O quadrinista brasileiro Marcelo D’Salete ganhou, na última sexta (20), o maior prêmio de quadrinhos do mundo com a obra Cumbe. Baseada em relatos e documentos reais, a obra narra as histórias de resistência de quatro pessoas negras escravizadas no período colonial do Brasil. A obra ganhou o prêmio Eisner (que é considerado o “Oscar dos quadrinhos”) na categoria melhor publicação estrangeira nos Estados Unidos.
A obra ‘Cumbe’ é parte do momento singular do quadrinho nacional, representado por inúmeros autores com uma excelente produção. Já houve outros brasileiros premiados com o Eisner e, nessa toada, certamente ainda teremos mais obras reconhecidas nacional e internacionalmente.
Escreveu D’Salete em seu blog.
Mestre em história da arte pela Universidade de São Paulo (USP) e professor de Artes Plásticas do ensino básico paulista, D’Salete entra para o panteão de outros grandes quadrinistas brasileiros vencedores do prêmio, como Fábio Moon, Gabriel Bá e Rafael Albuquerque.
Cumbe
A HQ Cumbe foi lançada em 2014 no Brasil pela editora Veneta. A obra narra quatro histórias diferentes do ponto de vista de pessoas escravizadas que lutam contra o sistema que as oprime.
Esse lançamento foi um momento de inflexão total na minha trajetória. Na época, pensava seriamente se continuava a produzir e publicar do mesmo modo. Apesar das críticas positivas, meus livros anteriores não tinham chegado a um público muito amplo.

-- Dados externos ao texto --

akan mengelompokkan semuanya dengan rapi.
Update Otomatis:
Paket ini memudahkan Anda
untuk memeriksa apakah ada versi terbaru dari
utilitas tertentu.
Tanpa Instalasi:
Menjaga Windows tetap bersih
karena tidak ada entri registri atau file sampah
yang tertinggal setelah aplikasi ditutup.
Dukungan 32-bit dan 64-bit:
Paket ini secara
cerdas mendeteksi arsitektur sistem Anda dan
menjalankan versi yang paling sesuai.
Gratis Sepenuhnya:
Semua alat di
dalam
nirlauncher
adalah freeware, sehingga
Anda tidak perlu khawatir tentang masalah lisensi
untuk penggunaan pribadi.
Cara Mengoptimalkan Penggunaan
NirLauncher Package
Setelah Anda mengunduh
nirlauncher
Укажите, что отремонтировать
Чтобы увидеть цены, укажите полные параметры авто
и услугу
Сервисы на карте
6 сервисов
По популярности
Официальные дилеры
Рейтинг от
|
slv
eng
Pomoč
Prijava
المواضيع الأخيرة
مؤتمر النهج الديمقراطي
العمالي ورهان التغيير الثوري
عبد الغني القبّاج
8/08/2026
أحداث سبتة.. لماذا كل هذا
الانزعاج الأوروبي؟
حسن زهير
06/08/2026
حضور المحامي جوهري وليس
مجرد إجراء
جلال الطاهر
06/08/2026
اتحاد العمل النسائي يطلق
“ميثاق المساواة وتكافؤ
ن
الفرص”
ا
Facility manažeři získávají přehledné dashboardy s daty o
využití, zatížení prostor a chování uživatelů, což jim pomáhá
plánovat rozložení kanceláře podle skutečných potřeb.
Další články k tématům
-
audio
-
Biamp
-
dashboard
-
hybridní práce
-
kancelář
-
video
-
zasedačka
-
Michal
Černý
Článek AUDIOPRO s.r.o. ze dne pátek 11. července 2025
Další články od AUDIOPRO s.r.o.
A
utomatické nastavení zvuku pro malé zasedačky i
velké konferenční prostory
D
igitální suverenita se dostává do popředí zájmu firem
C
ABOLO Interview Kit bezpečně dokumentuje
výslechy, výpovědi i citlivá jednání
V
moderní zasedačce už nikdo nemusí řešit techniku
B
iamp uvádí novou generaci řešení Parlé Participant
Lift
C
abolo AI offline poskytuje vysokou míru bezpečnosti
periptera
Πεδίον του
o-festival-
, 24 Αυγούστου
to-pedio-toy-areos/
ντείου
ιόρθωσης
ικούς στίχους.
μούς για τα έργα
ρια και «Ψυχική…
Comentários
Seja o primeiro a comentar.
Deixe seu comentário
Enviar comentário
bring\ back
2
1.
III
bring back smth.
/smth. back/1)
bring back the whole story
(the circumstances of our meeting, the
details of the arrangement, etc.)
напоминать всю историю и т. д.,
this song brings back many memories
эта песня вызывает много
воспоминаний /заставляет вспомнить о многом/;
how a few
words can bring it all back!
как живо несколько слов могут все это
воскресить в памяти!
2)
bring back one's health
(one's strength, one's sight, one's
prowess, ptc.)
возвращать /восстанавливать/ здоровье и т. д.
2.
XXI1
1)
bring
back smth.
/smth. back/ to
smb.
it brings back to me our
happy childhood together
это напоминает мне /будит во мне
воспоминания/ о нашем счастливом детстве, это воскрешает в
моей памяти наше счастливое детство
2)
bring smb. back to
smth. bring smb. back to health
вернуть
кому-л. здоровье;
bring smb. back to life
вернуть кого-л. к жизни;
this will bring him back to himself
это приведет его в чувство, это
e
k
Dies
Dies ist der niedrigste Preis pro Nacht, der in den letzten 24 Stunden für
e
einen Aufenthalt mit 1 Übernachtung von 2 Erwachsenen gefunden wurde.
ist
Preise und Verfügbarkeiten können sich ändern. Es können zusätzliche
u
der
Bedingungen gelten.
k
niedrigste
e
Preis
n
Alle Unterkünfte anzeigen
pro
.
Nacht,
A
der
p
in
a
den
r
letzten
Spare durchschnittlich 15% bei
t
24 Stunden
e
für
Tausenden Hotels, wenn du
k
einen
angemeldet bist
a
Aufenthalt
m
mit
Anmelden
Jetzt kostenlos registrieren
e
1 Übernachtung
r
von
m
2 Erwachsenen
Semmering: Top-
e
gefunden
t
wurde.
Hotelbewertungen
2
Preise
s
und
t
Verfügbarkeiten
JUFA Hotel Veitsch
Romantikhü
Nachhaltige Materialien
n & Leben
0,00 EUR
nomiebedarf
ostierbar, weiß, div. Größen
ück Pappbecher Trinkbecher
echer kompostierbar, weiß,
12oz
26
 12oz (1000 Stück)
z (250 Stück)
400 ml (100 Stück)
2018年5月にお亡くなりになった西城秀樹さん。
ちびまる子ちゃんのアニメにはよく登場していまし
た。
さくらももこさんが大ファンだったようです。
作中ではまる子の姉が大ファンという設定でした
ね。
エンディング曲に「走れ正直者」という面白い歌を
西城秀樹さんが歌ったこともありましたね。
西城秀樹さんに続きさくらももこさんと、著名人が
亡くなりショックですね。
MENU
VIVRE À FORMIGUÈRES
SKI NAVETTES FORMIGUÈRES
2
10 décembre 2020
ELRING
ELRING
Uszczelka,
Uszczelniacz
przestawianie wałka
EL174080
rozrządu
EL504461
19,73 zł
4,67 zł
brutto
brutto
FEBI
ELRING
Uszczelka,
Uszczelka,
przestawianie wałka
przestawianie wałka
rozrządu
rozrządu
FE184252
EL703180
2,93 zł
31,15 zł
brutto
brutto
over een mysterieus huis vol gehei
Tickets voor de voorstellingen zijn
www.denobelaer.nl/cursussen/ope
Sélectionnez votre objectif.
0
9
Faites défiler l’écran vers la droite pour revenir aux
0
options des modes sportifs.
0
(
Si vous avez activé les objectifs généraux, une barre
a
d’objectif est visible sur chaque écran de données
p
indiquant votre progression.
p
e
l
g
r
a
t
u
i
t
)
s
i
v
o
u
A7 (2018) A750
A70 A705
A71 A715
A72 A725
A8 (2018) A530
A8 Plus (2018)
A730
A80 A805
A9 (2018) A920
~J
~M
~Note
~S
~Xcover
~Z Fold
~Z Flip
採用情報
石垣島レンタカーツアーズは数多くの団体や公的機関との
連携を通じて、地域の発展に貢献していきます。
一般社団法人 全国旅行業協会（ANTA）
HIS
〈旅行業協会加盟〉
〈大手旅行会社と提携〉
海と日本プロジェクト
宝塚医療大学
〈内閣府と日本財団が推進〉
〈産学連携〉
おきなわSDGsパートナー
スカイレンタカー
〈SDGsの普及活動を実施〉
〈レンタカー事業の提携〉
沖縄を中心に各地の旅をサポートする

Cumbe rompeu todas as expectativas.
Disse o autor em sua página pessoal do Facebook após receber o prêmio.
Cumbe foi um dos desdobramentos da pesquisa de mais de uma década conduzida por D’Salete sobre a escravidão no Brasil: ao ler registros históricos e literários sobre o quilombo dos Palmares em 2004, D’Salete percebeu que os relatos eram sempre escritos por autores brancos que traziam a perspectiva de observadores nada imparciais sobre as pessoas negras.
Porém, quanto mais se debruçava sobre a história de Palmares, mais percebia a necessidade de conhecer a história de outros quilombos e de outras formas de resistência no brasil escravagista.
Desde então, o quadrinista se dedica a investigar a perspectiva das pessoas negras nas narrativas sobre o Brasil colonial.
Com seus trabalhos, Marcelo D’Salete abre a possibilidade de que as histórias da escravidão sejam contadas por mãos e bocas negras e tenham como protagonistas as próprias pessoas escravizadas.
As marcas de cada um desses africanos estão presentes em nossa história e cotidiano. Ainda lutamos pelo reconhecimento simbólico, cultural, econômico e político no Brasil (dos remanescentes quilombolas, dos territórios indígenas e do simples direito a vida de cada jovem de periferia). Os quadrinhos, a literatura, as artes são componentes essenciais para uma mudança estrutural.
Escreveu Marcelo D’Salete em seu Facebook.
Outra aclamada obra de D’Salete fruto da mesma pesquisa é Angola Janga, HQ lançada em 2007 que aborda conflitos, dramas e esperanças de pessoas negras trazidas dos antigos reinos de Angola e do Congo para serem escravas no Brasil.